In general relativity it is believed that the Schwartz Child radius is approximately Ricci-flat spacetime, meaning that there is little tidal force or at least no amount that should be surprising. A smaller black holes have a greater tidal force because the Schwartz Child radius is closer to the singularity than in a bigger one.
In this theory falling in doesn't seem special to the person who is falling in until they get close enough to the singularity to start feeling extreme tidal forces, enough to induce stretching extreme enough to be called "spaghettification".
To an outside observer, the person falling in would never hit the Schwartz Child radius, they would slow down and flatten as they approached asymptotically to the edge of the black hole.
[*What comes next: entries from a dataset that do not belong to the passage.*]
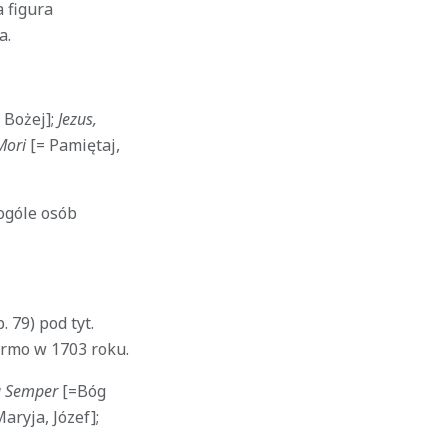
 figura
a.
 Bożej];
Jezus,
Mori
[= Pamiętaj,
ogóle osób
 79) pod tyt.
ermo w 1703 roku.
 Semper
[=Bóg
aryja, Józef];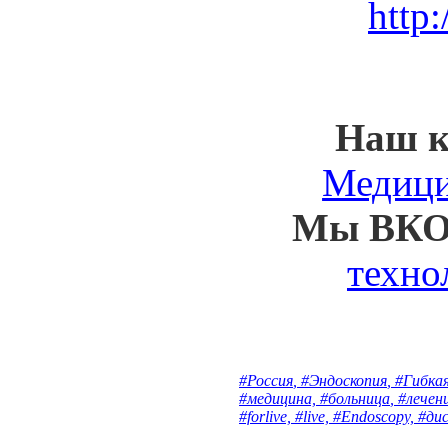
http
Наш к
Медици
Мы ВК
техно
#Россия
,
#Эндоскопия
,
#Гибка
#медицина,
#больница
,
#лечен
#forlive,
#live,
#Endoscopy,
#ди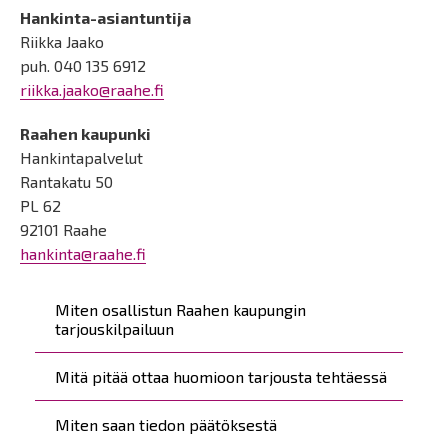
Hankinta-asiantuntija
Riikka Jaako
puh. 040 135 6912
riikka.jaako@raahe.fi
Raahen kaupunki
Hankintapalvelut
Rantakatu 50
PL 62
92101 Raahe
hankinta@raahe.fi
Päävalikko
Miten osallistun Raahen kaupungin
tarjouskilpailuun
Mitä pitää ottaa huomioon tarjousta tehtäessä
Miten saan tiedon päätöksestä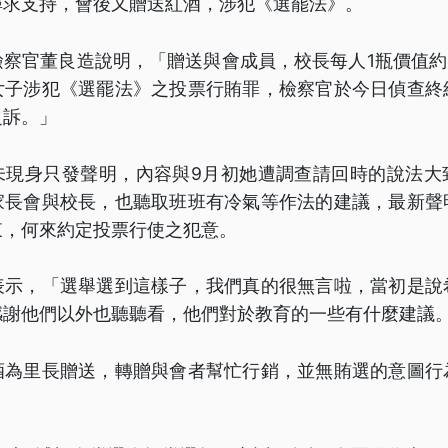
尋求支持，會後又贈送紅酒，涉犯《選罷法》。
察官董良造說明，「贈送與會成員，校長每人1瓶價值約
女子涉犯《選罷法》之投票行賄罪，檢察官於今日偵查終
之訴。」
未現身只發聲明，內容與9月初她遭調查請回時的說法大
家長會與校長，也聽取班班有冷氣等作法的建議，最新聲
東，何來約定投票行使之犯意。
表示，「選舉選到這樣子，我們真的很無言啦，當初是說
感謝他們以外也聽聽看，他們對於教育的一些有什麼建議
酒為里長贈送，轉贈與會者幫忙行銷，並無賄選的意圖行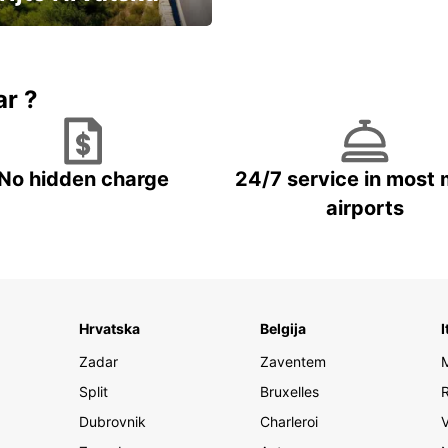
vozila u Hrvatskoj
ar ?
No hidden charge
24/7 service in most 
airports
Hrvatska
Belgija
I
Zadar
Zaventem
Split
Bruxelles
Dubrovnik
Charleroi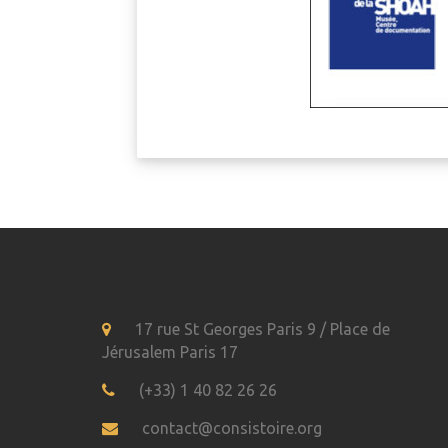
17 rue St Georges Paris 9 / Place de
Jérusalem Paris 17
(+33) 1 40 82 26 26
contact@consistoire.org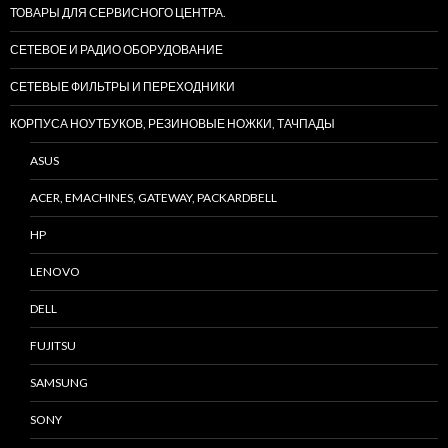
ТОВАРЫ ДЛЯ СЕРВИСНОГО ЦЕНТРА.
СЕТЕВОЕ И РАДИО ОБОРУДОВАНИЕ
СЕТЕВЫЕ ФИЛЬТРЫ И ПЕРЕХОДНИКИ
КОРПУСА НОУТБУКОВ, РЕЗИНОВЫЕ НОЖКИ, ТАЧПАДЫ
ASUS
ACER, EMACHINES, GATEWAY, PACKARDBELL
HP
LENOVO
DELL
FUJITSU
SAMSUNG
SONY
They would eventually disappear from view as the red-shift stretched the wavelength of the light reflecting off of their body to enormous sizes.
What interests me the most is that inside the Schwartz Child the "proper time" (time experienced by the observer) mathematically switches with the distance of the observer from the black hole, so space and time switch; of course this is only a mathematical expression of what happens and it doesn't imply that one would feel anything odd.
There are also theories that state that the outside observer would witness the person falling in being thermalized, radiated out like infrared light off of a heat source. But it is usually also believed that the person falling in will not experience being thermalized, and will go on for a bit longer to be spaghettified. So it is theorized that there is a complete disconnect between the two observed events depending on the observer, but there is no way for them to communicate once one of them is passed the Schwartz Child radius so there is no real contradiction there.